**To-do item**
Rewrite the text of each of the following entries, replacing "مراجعات" with "تعليقات" wherever it occurs and leaving all other text unchanged.

**Data for review**
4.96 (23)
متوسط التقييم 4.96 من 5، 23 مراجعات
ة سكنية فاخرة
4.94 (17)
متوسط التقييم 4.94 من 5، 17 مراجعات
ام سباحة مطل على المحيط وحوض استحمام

**Expected answer**
4.96 (23)
متوسط التقييم 4.96 من 5، 23 تعليقات
ة سكنية فاخرة
4.94 (17)
متوسط التقييم 4.94 من 5، 17 تعليقات
ام سباحة مطل على المحيط وحوض استحمام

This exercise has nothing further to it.